*本文抜粋*:
= = = = = = =

九州往復ケチケチ旅行(2)


   

福岡といえば、忘れ難い人が・・・


      台風はどうなったのか、静かな航行で熟睡しているうちに瀬戸内海を抜けた。多少の揺
     れに目を覚ますとそこはもう周防灘で、6時半、新門司港に着く。
      福岡については何も知らないが、まんざら縁がないわけでもない。
      まず妻の郷里が福岡で、友人の結婚式に出るというので日帰りしたこともある。福岡空
     港から式場に直行して、私は式の間だけ街を散策して、式後また空港に直行した。
      そんなことはどうでもよいが、福岡には村野君という忘れがたい友人がいる筈だった。
      学生時代、私は法学部でありながら社会思想史のゼミに所属していた。法律関係のゼミ
     は秀才ばかりで私にはついていけそうになかったからで、いわば易きをねらった選択であ
     る。
      ところが、舐めてかかったそのゼミもどうしてなかなかのレベルで、その中に村野君は
     いた。
      私は専ら古代ギリシャの哲学者たち、とりわけプラトンの稀有壮大な概念に訳も分から
     ず心酔していたが、村野君は北一輝を研究していた。
      北一輝などという人物については教科書でしか知らぬ私であったから、無論村野君とは
     意見を交わすこともなく、ただ顔を合わせれば挨拶をするという程度であった。
      それが、そのうち、そうでもなくなった。
      「北一輝こそ日本の救世主である。北一輝の下地がなかったら、戦後日本の民主主義は
     育たなかった。軍による不当な裁判で死刑と決したときも従容として銃殺を受け入れた孤
     高の生き方はソクラテスに通じる部分がある」

= = = = = = =

*データ抜粋*:
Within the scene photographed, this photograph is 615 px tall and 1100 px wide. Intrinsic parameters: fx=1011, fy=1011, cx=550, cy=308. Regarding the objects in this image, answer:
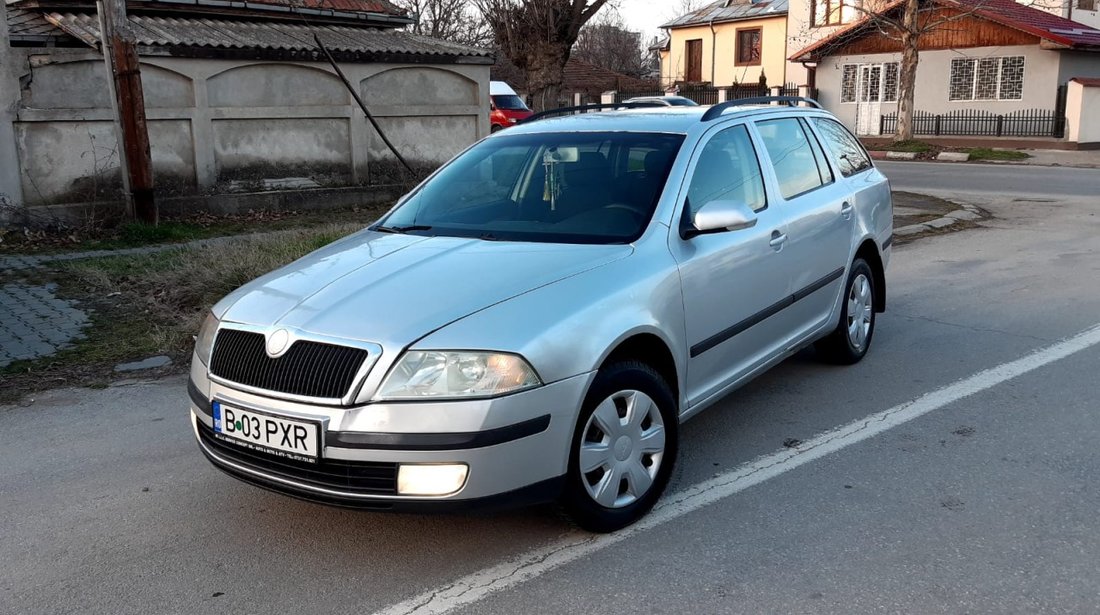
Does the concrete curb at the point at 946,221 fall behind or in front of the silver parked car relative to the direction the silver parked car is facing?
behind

= = = = = = =

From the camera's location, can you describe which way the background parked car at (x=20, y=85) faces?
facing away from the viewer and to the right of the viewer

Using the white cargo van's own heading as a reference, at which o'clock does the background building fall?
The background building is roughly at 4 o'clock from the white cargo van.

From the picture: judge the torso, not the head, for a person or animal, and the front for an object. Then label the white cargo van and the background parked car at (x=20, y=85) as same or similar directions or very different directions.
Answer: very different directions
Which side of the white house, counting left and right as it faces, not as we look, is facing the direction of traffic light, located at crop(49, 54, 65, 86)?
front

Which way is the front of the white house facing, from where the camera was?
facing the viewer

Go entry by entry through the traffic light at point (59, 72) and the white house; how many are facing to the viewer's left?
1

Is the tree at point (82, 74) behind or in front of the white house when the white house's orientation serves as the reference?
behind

= = = = = = =

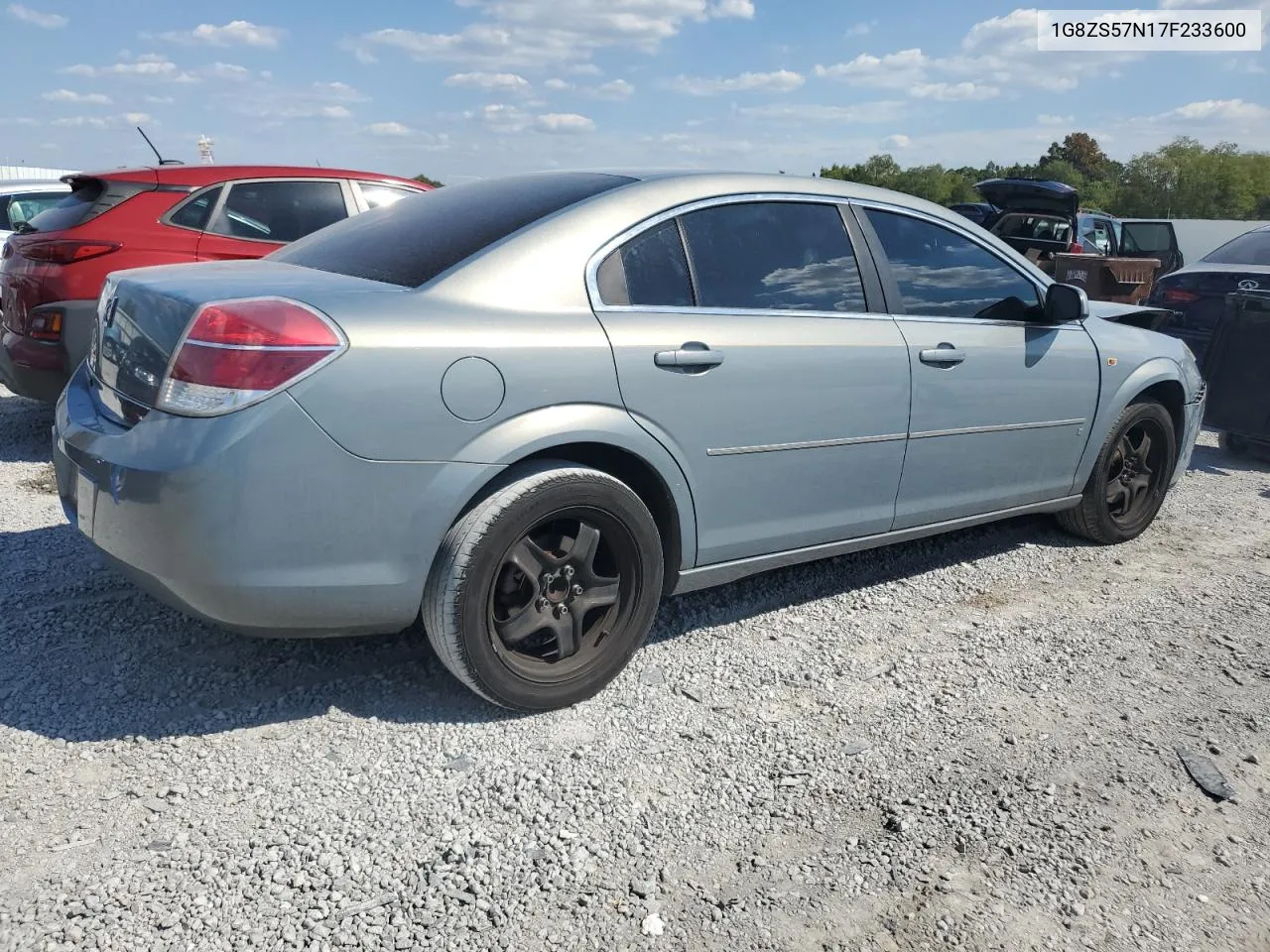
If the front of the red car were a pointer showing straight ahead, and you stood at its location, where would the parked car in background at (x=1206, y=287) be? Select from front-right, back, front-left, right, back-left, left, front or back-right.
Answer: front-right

= = = = = = =

本文によると、ゼミで村野君が研究していたのは誰ですか。 項目は本文とは別の資料です。

北一輝です。